Everyday, Monday through Friday, I put out a newsletter entitled, The COMUNICANO. If you want to subscribe, it's totally free, and you can easily sign up to receive it. The newsletter is an eclectic mix of stories affecting the changing technology landscape that effects us. Each edition can vary in length from about 8 to just over twenty stories that have caught my eye in the past 24 hours (72 for the Monday edition) and today, I ended it with an item from SPINSUCKS about Earned Media and company execs not taking time to talk with reporters.
The article got me thinking, a bit about the state of the industry, and a bit about my past.
For those who don't know, as much as I say "I'm not a PR guy" well I am and have been. What I'm not is a publicity flack as the craft of Public Relations is so much more than chasing the media to run the most recent news release. An therein lies a big problem today. Too much of PR is thought of as only publicity, and when an opportunity knocks, like the media calling you, as Gini Dietrich column points out, you better darn well talk to them.
This culture of being too busy to talk to the media doesn't help you, it hurts you. Too often I have seen clients beg off of media time and time again to "be in a board meeting" or "have a sales call then I have to do" or "I'm on my way to a conference." Sorry, but everyone of those excuses is lame because "being in the news" or having a comment surrounding a story a reporter is writing will only enhance your company and you in front of your board, customers and audience.
Today, media wants to hear from the CEO. So if you're a CEO, you better answer the call. If you're the PR person for the CEO, you better media train, and more importantly, relationship train the CEO to cultivate and maintain the rapport with the reporters and editors.
I learned to talk to the media at age 14. I was fielding questions, getting them answers, chasing down pro athletes (my first job was in PR with the Philadelphia Wings). I sat in the press box, ran to the locker room to line up players for reporter, called in scores to the radio and TV stations and even was "the voice" on radio reports. Reporters came to my first mentor, Sy Roseman, and I to ask questions and get answers. We were never quoted, but the story was often "our story."
A few years later the Philadelphia Flyers came calling and I took a position promoting youth hockey for them. We were called Hockey Central, and were a media dissemination service, but really we were a marketing entity that did everything from distributing information, plan and stage events and be a resource to the community. It was the foundation of future fans and is a reason why the Flyers have always been sold out. And that was the vision of the late Ed Snider, and it was my job to make that a reality.
What made us so successful was one thing.

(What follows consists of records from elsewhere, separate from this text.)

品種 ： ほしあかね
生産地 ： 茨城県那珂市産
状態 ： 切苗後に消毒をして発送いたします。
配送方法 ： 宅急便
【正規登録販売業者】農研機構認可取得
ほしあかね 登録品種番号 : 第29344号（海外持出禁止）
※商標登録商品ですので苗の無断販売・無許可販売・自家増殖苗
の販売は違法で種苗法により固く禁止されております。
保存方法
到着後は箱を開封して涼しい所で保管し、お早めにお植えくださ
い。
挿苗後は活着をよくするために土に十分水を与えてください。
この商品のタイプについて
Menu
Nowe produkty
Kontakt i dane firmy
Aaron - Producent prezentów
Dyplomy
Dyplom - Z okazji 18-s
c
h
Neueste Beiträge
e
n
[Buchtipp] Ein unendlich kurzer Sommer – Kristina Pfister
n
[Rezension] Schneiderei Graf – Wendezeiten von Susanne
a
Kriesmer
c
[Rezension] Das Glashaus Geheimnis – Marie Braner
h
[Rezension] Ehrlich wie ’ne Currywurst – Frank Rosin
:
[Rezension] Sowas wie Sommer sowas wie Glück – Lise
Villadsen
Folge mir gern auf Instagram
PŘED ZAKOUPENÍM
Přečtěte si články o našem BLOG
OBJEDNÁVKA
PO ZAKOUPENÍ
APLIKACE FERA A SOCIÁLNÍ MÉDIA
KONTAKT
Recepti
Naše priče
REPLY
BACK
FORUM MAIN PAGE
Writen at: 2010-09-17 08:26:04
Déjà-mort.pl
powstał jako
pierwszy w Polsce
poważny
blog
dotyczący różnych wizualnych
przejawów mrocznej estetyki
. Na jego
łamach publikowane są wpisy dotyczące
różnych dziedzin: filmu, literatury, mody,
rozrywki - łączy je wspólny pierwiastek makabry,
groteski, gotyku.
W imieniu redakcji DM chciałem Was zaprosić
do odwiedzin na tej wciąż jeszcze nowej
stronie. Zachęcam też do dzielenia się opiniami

We talked to the media. Everyday. Everynight. Every weekend. When high school hockey became an everyday item in the newspapers and on the 11 o'clock TV news it was all because of what I started to do at age 14. Talk to reporters. This went up the ladder. Often I would talk to the reporters and that would lead to "can you get us the President of the Flyers" to talk to us or the President of The Spectrum. But over time, I became that spokesperson (around age 19 or 20) with the launch of The Flyers Cup and my role on camera with The Pepsi Shootout.
By the time I left the Flyers in 1988, I was talking daily to over thirty members of the media. I was on a first name basis with print reporters, talk radio hosts, sports anchors, producers and even camera crew members. We were so tightly connected that when I would pitch the story to come out to a City of Philadelphia ice rink at night, I knew what kind of sandwich to offer for each reporter and their camera crew from Koch's Deli or Lee's Hoagie House...yes, we fed the press dinner and the story. And we scheduled the events to start after the 6 o'clock news was over, so we could be on the 11 PM news or at 500 PM to make the early news cast and have the story rerun on all the nightly newscasts
Today's PR people often don't answer their phones. Some companies have removed the phone numbers from their Media page on the web site. And those who are listed rarely call back. But the blame is not really only on them. Reporters today are harder to reach than ever before. They are slammed with publicity chasers who are taught to "smile and dial" but not really build relationships. Inboxes get filled with pitches, but at the end of the day, it's all about relationships.
It's time to put the "relations" back into PR and stop thinking the P for Public is short for Publicity.